We’ll be working with Azure to understand the events that took place on their side and in particular how two regions suffered in tandem. In addition, we’ll investigate the adoption of Azure’s Availability Zones and reduce the need for infrastructure deployments in our secondary regions.
We're really sorry for the trouble the outage may have caused you. We know service reliability is super important. We'll be working hand in hand with Azure to learn from this incident and take action to prevent it from happening again. Thanks for your patience while we resolved the issue, and we promise to keep working hard to provide you with great service.

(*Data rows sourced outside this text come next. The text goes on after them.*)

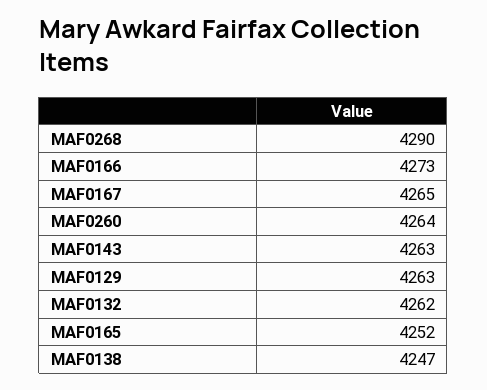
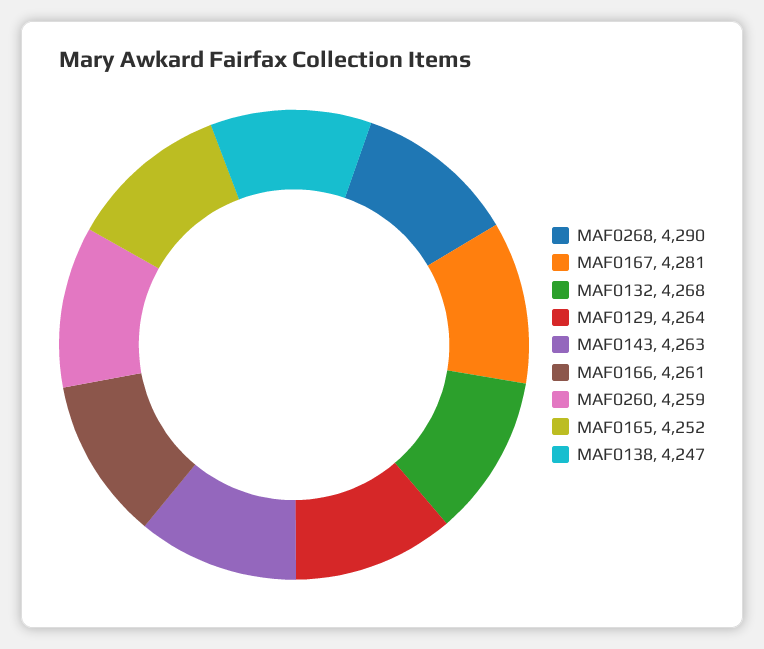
  {
    "MAF0268": 4290,
-   "MAF0166": 4273,
+   "MAF0166": 4261,
-   "MAF0167": 4265,
+   "MAF0167": 4281,
-   "MAF0260": 4264,
+   "MAF0260": 4259,
    "MAF0143": 4263,
-   "MAF0129": 4263,
+   "MAF0129": 4264,
-   "MAF0132": 4262,
+   "MAF0132": 4268,
    "MAF0165": 4252,
    "MAF0138": 4247
  }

Problems with Azure's datacentre have been resolved and all Dotdigital services are now back online. Queued sends are being dispatched immediately.
Our service is still being impacted by problems in Azure's Australia East region. In addition attempts to move systems to our alternate site in Australia Southeast have also failed due to Azure outages in this region. You can track the Azure issue via the following link https://azure.status.microsoft/en-us/status
We continue to work with our cloud provider Microsoft Azure to mitigate the issue. Azure have reported some success in their mitigation and is looking to restore services over the next few hours. You can track progress via the following link https://azure.status.microsoft/en-us/status
Issue identified with cloud provider. Users will continue to experience disruption to all dotdigital services including Sends, API, Programs and Web Behaviour Tracking.
Issue identified with cloud provider. Users will continue to experience intermittent disruption to all dotdigital services including Sends, API, Programs and Web Behaviour Tracking.